Conflict slows M&A activity, but strong pipeline keeps bankers upbeat: IFR

Global mergers and acquisitions activity has slowed since the outbreak of the latest Middle East conflict, with senior bankers noting that several deals have been put on hold. Still, they remain confident that dealmaking will recover as companies grow more accustomed to geopolitical disruptions, while also exploring revised deal structures to better manage risk.

The US/Israel-Iran conflict began on February 28. M&A activity had been strong through February, with global announced deals reaching $196 billion in the week starting February 22—the fourth-highest weekly total since early 2024. Activity then dropped to $94.2 billion in the week of March 1 and further declined to $31.1 billion in the week of March 8—an 84% fall from pre-war levels and the lowest weekly figure since Christmas week 2024, according to LSEG data.

Between March 1 and 18, 2026, total announced M&A volume stood at $167.3 billion, down 31% year-on-year and 17% below the five-year average for the same period.

Although M&A figures can be volatile, several bankers said deals have largely been paused rather than cancelled. Some firms have delayed planned announcements, even as pipelines remain active. The timing and completion of deals will depend heavily on how long and how severe the conflict becomes, particularly its impact on energy prices and inflation.

Bankers emphasised that past crises show the importance of keeping processes moving rather than halting activity altogether. As Andrew Woeber, global head of M&A at Barclays, put it, companies should continue progressing deals while adjusting pace as needed.

To navigate uncertainty, dealmakers are increasingly modifying transaction structures. Financing remains a key concern, with buyers seeking more flexible arrangements—such as floating-rate instruments, shorter maturities, and expanded currency or interest-rate hedging. Some are also willing to contribute more equity to create a stronger buffer against volatility, even if it slightly reduces returns.

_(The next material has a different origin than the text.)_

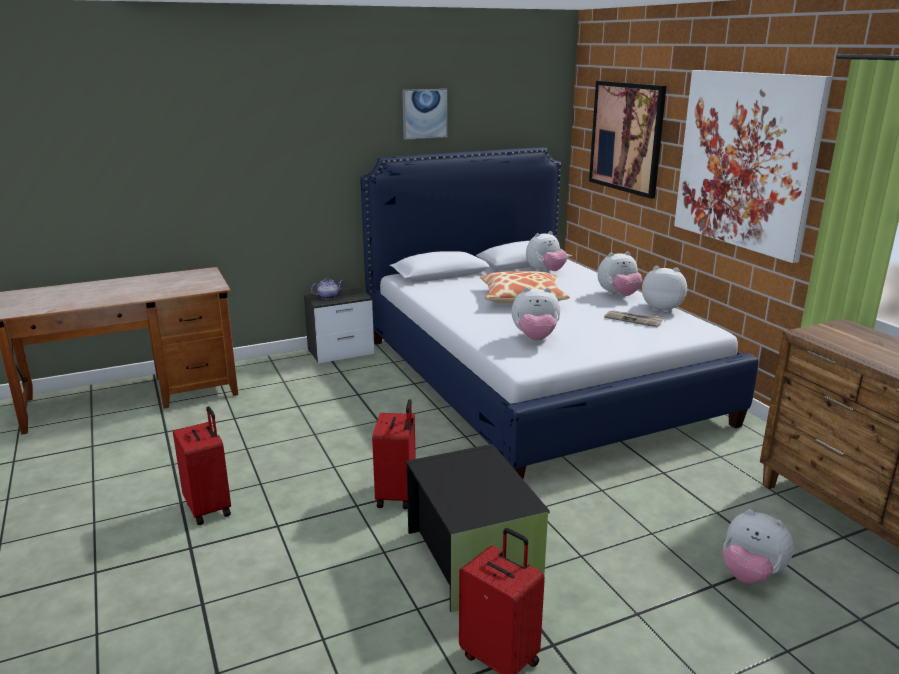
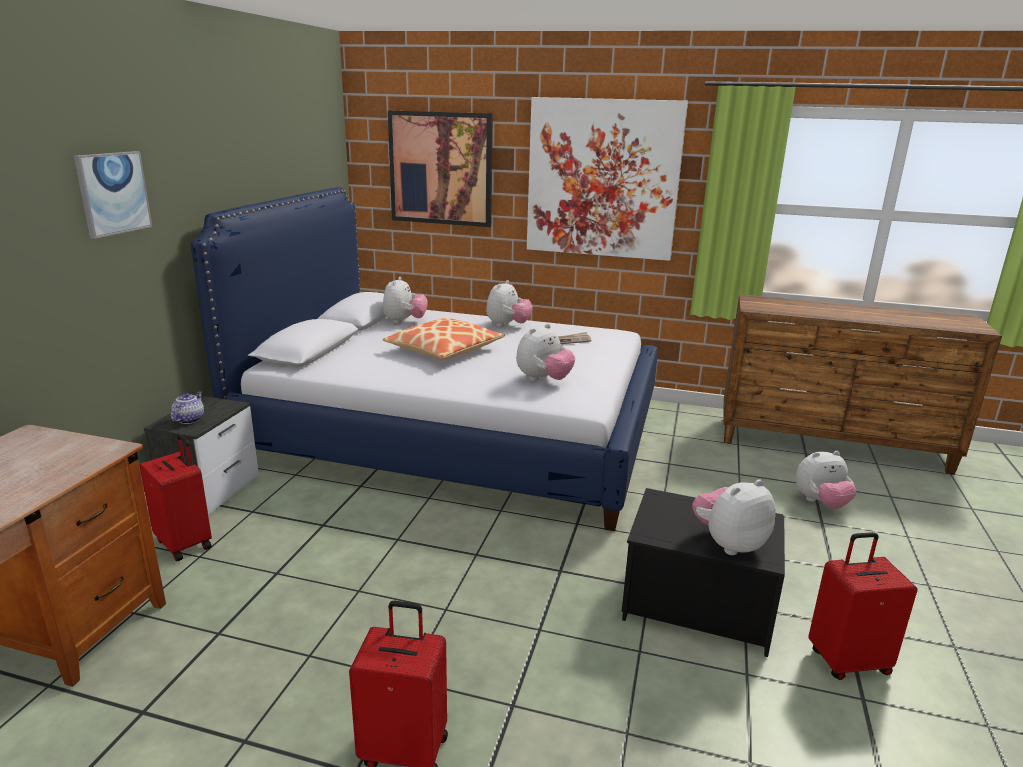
camera: 50 degrees left, 0 degrees up
(397, 495) = (552, 595): red suitcase -> red suitcase (185, 543)
(424, 113) = (235, 151): picture -> picture (113, 193)
(662, 309) = (559, 326): plush toy -> plush toy (728, 544)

Additional due diligence is also becoming more common, particularly around supply chain resilience in the face of prolonged conflict or energy market disruption.

Another approach gaining traction is the use of contingent value rights (CVRs), which provide shareholders with additional payouts if certain post-deal milestones are achieved. While historically rare, their usage has increased significantly amid rising geopolitical uncertainty, helping bridge valuation gaps in volatile conditions.

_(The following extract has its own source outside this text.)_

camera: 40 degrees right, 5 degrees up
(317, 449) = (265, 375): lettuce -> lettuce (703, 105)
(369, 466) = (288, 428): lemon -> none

Despite near-term caution, bankers believe deal activity could benefit from opportunities created by market dislocations, as seen after past crises. While some transactions may be abandoned if the conflict drags on or energy prices remain elevated, others could emerge as companies reposition supply chains or pursue strategic expansion.

Many corporate leaders now view geopolitical volatility as a normal part of the business environment and are more willing to push ahead with deals, provided risks can be managed. Strong liquidity, moderate interest rates, and improved regulatory engagement are also expected to support ongoing deal flow.

Ultimately, bankers say the strategic need for growth and scale remains a powerful driver, suggesting that many transactions will withstand current market turbulence and eventually be completed.